• Brano di testo

══════

Scalpello e computer. Tony Cragg il materialista
Abbiamo incontrato Tony Cragg in occasione della sua personale a Lugano. Tra arte e filosofia, il "materialista radicale" parla di scultura e installazione, della fine della strategia duchampiana, del fascino inestinguibile del soggetto umano, della polemica Hockney-Hirst…
Tony Cragg (Liverpool, 1949; vive a Wuppertal) parla della scultura come di una missione, di un dovere civile. Sottolinea la necessità di indagare le infinite forme e possibilità della materia, e assegna alla scultura un compito che alla scienza è precluso: individuare i significati della materia, oltre che le sue strutture. Sul piano filosofico, un materialista radicale, come lui stesso si proclama. Lo abbiamo incontrato a Lugano, in occasione della sua mostra alla Villa Ciani.
Si discute molto della definizione di scultura e installazione. L’ipotesi preponderante è che la scultura non esista più, e che la nuova scultura sia l’installazione. Pensa che abbia senso questa distinzione?
Il termine installazione esiste dagli Anni Sessanta, quando si cercava di espandere le possibilità dell’arte ed era quindi normale che si inserissero le opere in un nuovo contesto, in particolare nel contesto spaziale. Negli Anni Settanta ho avuto anch’io l’opportunità di esporre in posti come un mattatoio in Francia o una fabbrica di biciclette nel nord dell’Inghilterra. Ma a un certo punto ho realizzato che non ero interessato a questi luoghi, la sola cosa che mi interessava erano le mie opere. Tuttora, mi sembra limitante che mi dicano come sarà lo spazio in cui un mio lavoro sarà esposto. Non voglio saperlo: le idee, le aspirazioni, i sogni, i parametri di chiunque altro sono limitazioni alle mie opere.
Così il mio lavoro divorziò in modo molto naturale dalla preoccupazione del contesto che avrebbe dovuto accoglierlo. Ho capito a un certo punto che dovevo passare a un altro livello: fare installazioni spesso si riduceva al fatto di sistemare oggetti, collocarli adattandosi al contesto…
La sua opera è caratterizzata da due movimenti contrari alle tendenze generali. Lei è passato dalla scultura all’installazione mentre tutti facevano il percorso inverso. E ha lasciato i materiali di recupero quando tutti li utilizzavano.
Il motivo è solo pratico, ovvero il senso di limitazione che percepivo, non sono state reazioni alla pratica degli altri. Parlando delle tendenze generali: l’artista più influente per tutto il XX secolo è stato ovviamente Duchamp. Il merito di Duchamp è di averci mostrato che un oggetto ha un’estensione fisica tridimensionale nello spazio. Realizzò che si può trasformare completamente un materiale non cambiandolo fisicamente, ma cambiando i termini a esso associati. Si può riconfigurare completamente il mondo materiale, cambiandone i termini.
Dopo Duchamp, tutti gli artisti si sono precipitati a portare oggetti non artistici nel campo dell’arte. Il problema è che la strategia di Duchamp non ha una validità infinita, funzionava in un mondo artistico ancorato all’idea di “fine art”. Già negli Anni Settanta e Ottanta cominciava a essere poco interessante portare un oggetto comune come opera d’arte in un museo, e in quel periodo gli artisti erano consapevoli di una forte crisi del processo duchampiano di nominazione. Io iniziai a lavorare proprio in quel periodo, e quindi abbandonai i materiali di recupero.

══════

• Estratto dei dati
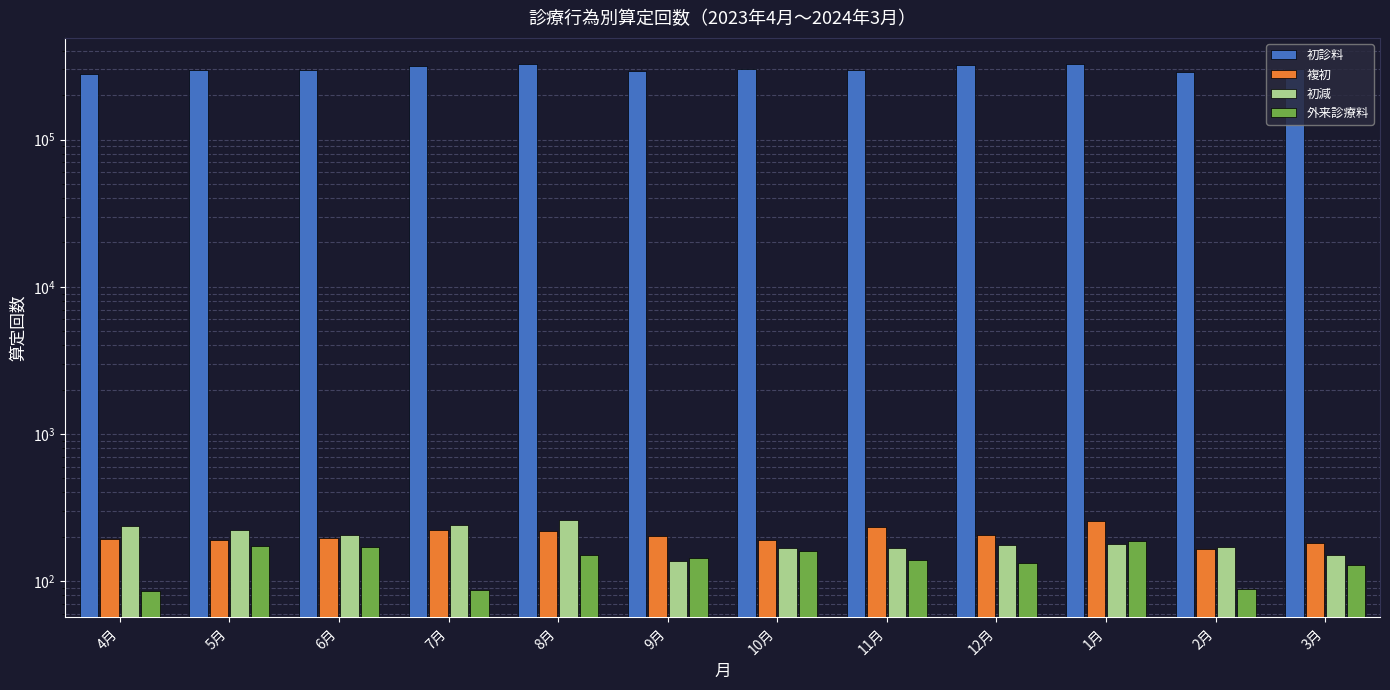

What is the average value of the 初減 series?

193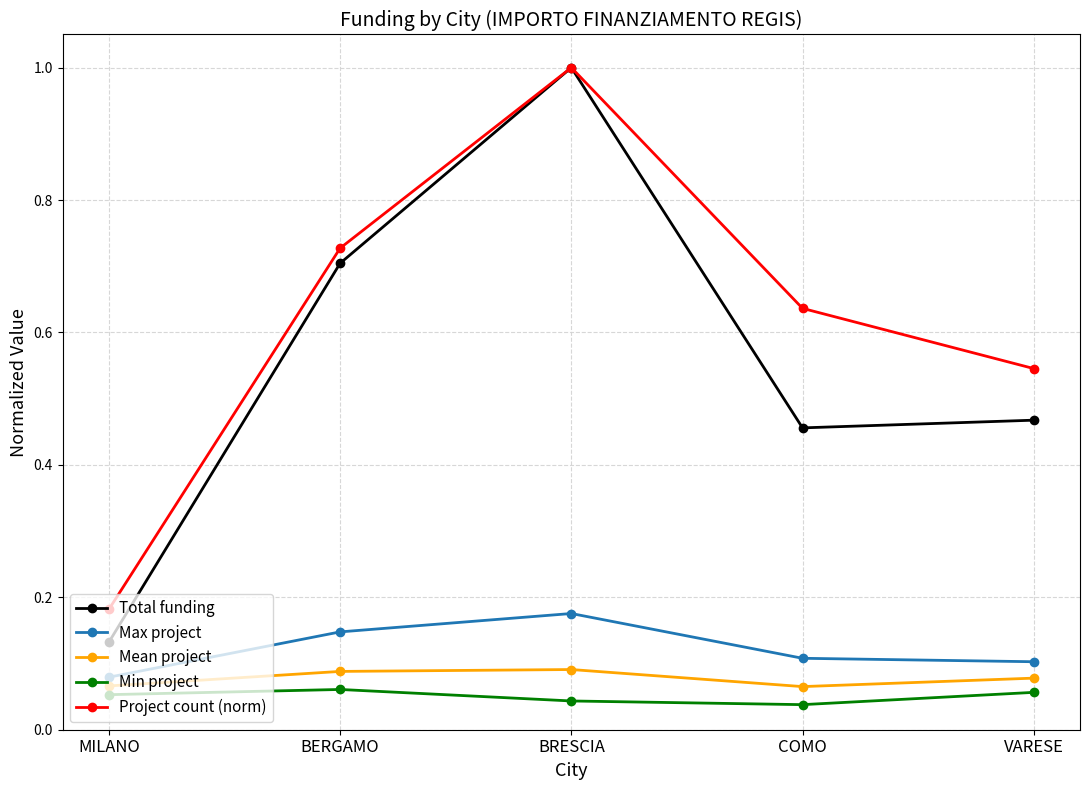

Where is the first local maximum for Min project?

BERGAMO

══════

• Cosa fare
1. Secondo l'intervista a Tony Cragg, in quale sede di Lugano si teneva la sua mostra?
2. Prosegui l'intervista a Tony Cragg dal punto in cui si interrompe.
Le righe non hanno alcun ruolo in questo lavoro.

• Risposte per numero
1. Alla Villa Ciani.

2.
Cosa significa rappresentare la figura umana oggi? L’individuo è in crisi forse irreversibile: è una responsabilità raffigurarlo?
Non c’è oggetto più interessante della figura umana. Quello che è successo è che siamo diventati consapevoli di essere correlati a ogni organismo mai esistito su questo pianeta. Questo ci ha portato a un modo di pensare completamente diverso. La cosa straordinaria dell’essere umano – sono un materialista, come dico spesso – è che si colloca in cima a una gerarchia dei materiali. C’è l’acqua, la pietra, tutti i materiali basilari non organici. Poi quelli organici, gli organici viventi, poi gli organici viventi pensanti. Noi siamo in cima a questa gerarchia. Il più interessante materiale organico sono i neuroni umani, il materiale più sviluppato, quello capace di determinare più effetti.
Perché non dovremmo essere interessati alla figura umana? Da sempre è un soggetto fondamentale per l’arte, prendendo forme diverse. Ma sul piano fisico non siamo cambiati molto negli ultimi 100mila anni. Sul piano metafisico, invece, l’indagine sulla figura umana è totalmente incompleta, il lavoro resta da fare. È per questo che l’arte non può rinunciare alla figura umana, persino le opere di Donald Judd non hanno senso senza la figura umana…
Come si posiziona rispetto alla recente polemica tra Hockney e Hirst sulla realizzazione manuale delle opere d’arte?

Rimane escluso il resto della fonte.